I finished the Cornish trilogy, loved it, and moved into Deptford. I finished World of Wonders last night, and have some thoughts.

I enjoy each of Davies' novels as I read them, but their full impact seems to hit me several days after finishing them. After reading the Cornish trilogy, with it's baroque styles and encyclopedic references, Deptford seemed a little...thin. Almost minimalist in it's scope. ["Minimalist" is a relative term here--we are talking about Robertson Davies, after all.]

But now that I have finished World of Wonders, I find that I prefer its mystery, its sense of what is not said. The sense of myth that runs through the characters' lives. In a word, haunting.

The Cornish trilogy is a wonderful series of yarns. Highly entertaining, as is seems few books are. But Deptford forces the reader to do more work: to think, investigate, contemplate what has happened in the novels.

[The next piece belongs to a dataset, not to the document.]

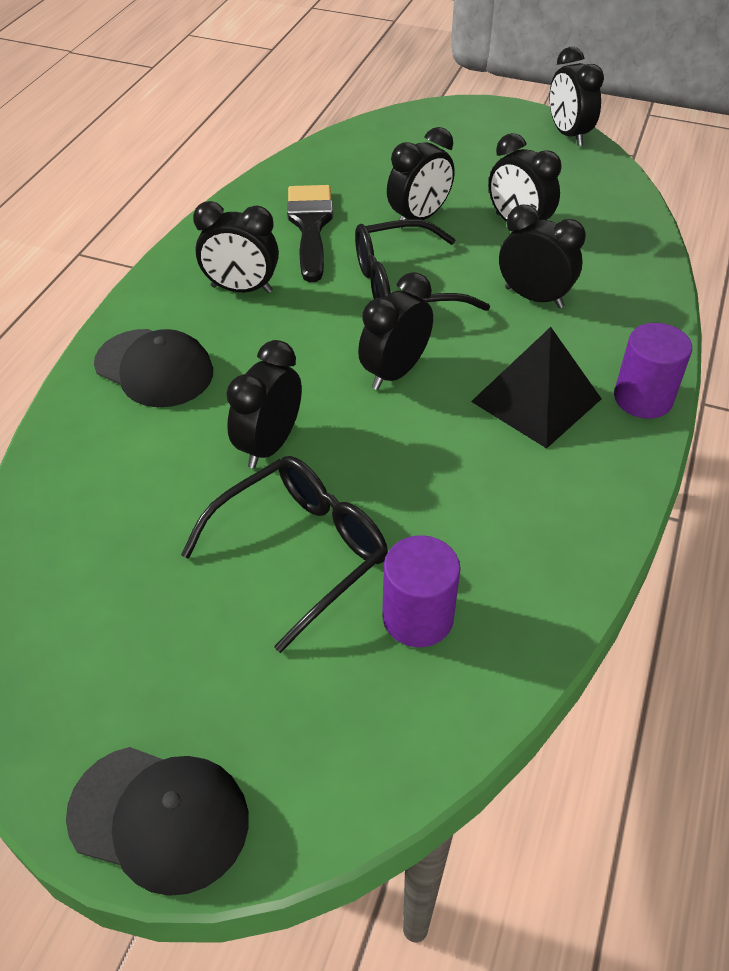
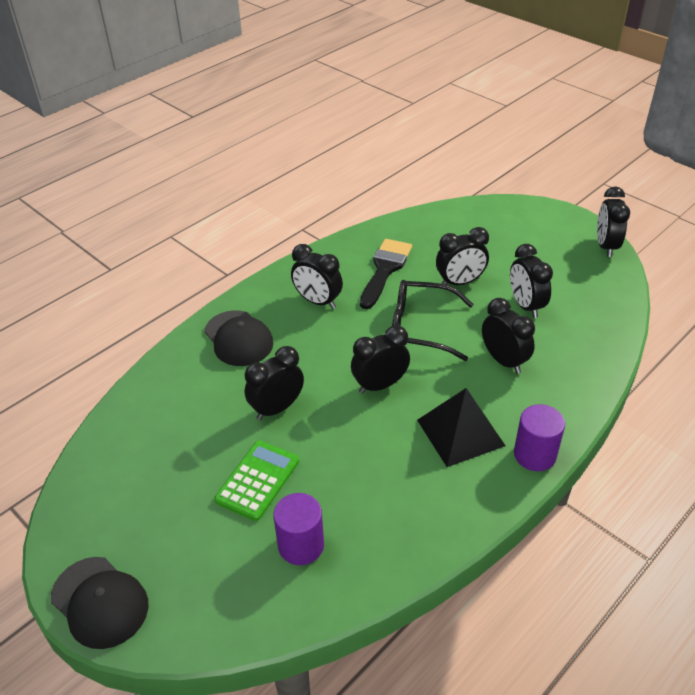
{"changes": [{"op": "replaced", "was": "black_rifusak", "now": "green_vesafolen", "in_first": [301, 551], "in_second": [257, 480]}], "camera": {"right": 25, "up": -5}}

Both trilogies are stunning achievements, but I prefer doing investigative work rather than being entertained (although what an entertainment!).

Final thought: Unlike the overrated Umberto Eco, who writes fiction like an academic, Davies is able to create erudite, learned characters who are interesting people, rather than mouthpieces that demonstrate their author's wide field of knowledge. Davies' erudition serves the characters, the story and the reader. Eco's expositions only serve his ego.

Rating: 5 stars
Summary: The Best Unknown Writer in North America
Review: Why don't more people know Robertson Davies? He's not just Canada's best writer, he's one of the best English speaking writers, period. Reading Davies is like reading the great writers of the Nineteeth Century, like Trollop or Thackery, but with 20th Century sensibilities and settings. The writing is rich and detailed, the characters alive and real. Davies paints every last deatil, every stroke, every hair.

I first read The Trilogy as an undergraduate in the 1970s, and I've returned to it every few years. In a world overrun with sparse, affected postmodern writers repeating the same tales of alienation and angst, Davies stands out for his style, his detailed plot lines, his moving stories and his wit.